Se fomos educados na crença de que há pessoas superiores a
outras devido à cor da pele ou nos deixamos convencer, pela publicidade, que
pilotar um carro a 300 km/h é mais nobre que lutar para combater a fome, então
nossos atos serão regidos pelo racismo ou pelo culto aos ídolos do consumismo.

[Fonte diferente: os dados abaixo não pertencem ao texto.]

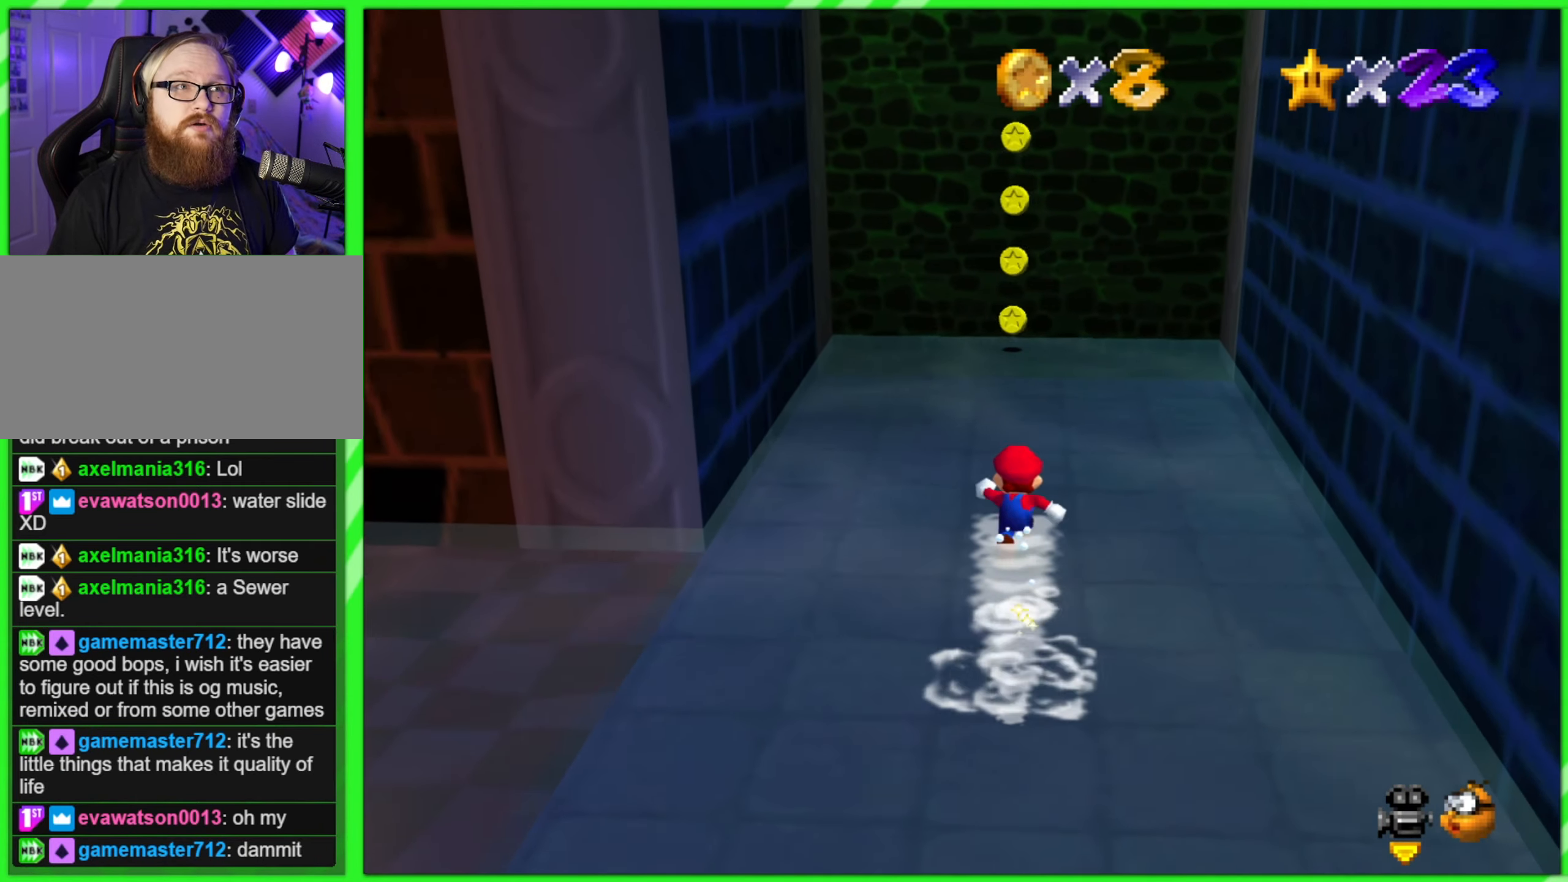
{"buttons": [], "left_stick": "up", "events": []}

No Ocidente, avançamos em ciência e tecnologia e retrocedemos em valores
humanos e espirituais. Atulhados em grandes cidades, trancafiados em
apartamentos ou em casas cercadas de muros e prédios por todos os lados, já
não contemplamos a natureza. Perdemos o silêncio do indígena que caminha pela
floresta em busca de caça e distingue o canto dos pássaros. Ou do viajante que
em seu cavalo ou carroça se deixa inebriar pela variedade de tons das encostas
e plantações.
Vemos sem olhar, escutamos sem ouvir, falamos sem medir o
peso das palavras. A vida, como mistério, declina em nossa falta de
sensibilidade. O pragmatismo nos induz, célere, ao rol dos ansiosos, a
antessala dos infartados, à mesa dos obesos que engolem sem mastigar.
A
tradição judaica ensina-nos um conjunto de deveres – as mitzuot – que ajudam a
impregnar-nos da presença divina. “Nós nos exercitamos em conservar nosso
sentimento de admiração, recitando uma oração antes de tomar o alimento”,
escreve A.J. Heshel. “Cada vez que bebemos um copo d’água recordamos o eterno
mistério da Criação. (...) Quando desejamos comer pão ou fruta, ou então gozar
de agradável fragrância ou de um cálice de vinho, ao saborear pela primeira
vez a fruta da estação, ao contemplar o arco-íris ou o oceano, ao observar as
árvores em flor, ao nos encontrarmos com uma pessoa douta no conhecimento da
Torá ou na cultur a leiga, ao receber notícias boas ou más, foi-nos ensinado
invocar Seu grande nome e nossa consciência dele” (Dio alla ricerca dell’uomo,
Turim, 1969).
Na liturgia cristã, os gestos são lentos para que se
permita aprofundar o espírito: o vinho derramado no cálice, as ondulações
suaves do canto gregoriano, os joelhos dobrados em sinal de adoração ao
Senhor. Isso vale para o conjunto da vida. Na relação com o alimento usufrui
melhor quem faz da refeição, celebração. Sem pressa ou preocupações. O que
importa não é o prazer, é a felicidade.
Sentir os atos mais vulgares
como aventura espiritual é um desafio proposto pelas religiões orientais. Um
ocidental enche de água o copo sem ouvir o murmúrio do líquido, enquanto a
cabeça permanece distante daquele momento. Um oriental instruído na sabedoria
milenar sabe ser aqui-e-agora: copo, água, sede, gesto e atenção formam um
todo e favorecem a harmonia interior.
O sábio não corre atrás do tempo
nem se deixa arrastar pelo ritmo do relógio. Ele é senhor do tempo. Em suas
atividades nunca submerge, pois se comporta “como a cortiça na água”, como
sugere São João da Cruz. Ele aprendeu que só o Absoluto e suas expressões – as
pessoas e a natureza - valem a pena. Tudo mais é relativo e, como tal, não
merece tanta importância.
Frei Betto é escritor, autor de “Comer como um
frade – divinas receitas para quem sabe por que temos um céu na boca”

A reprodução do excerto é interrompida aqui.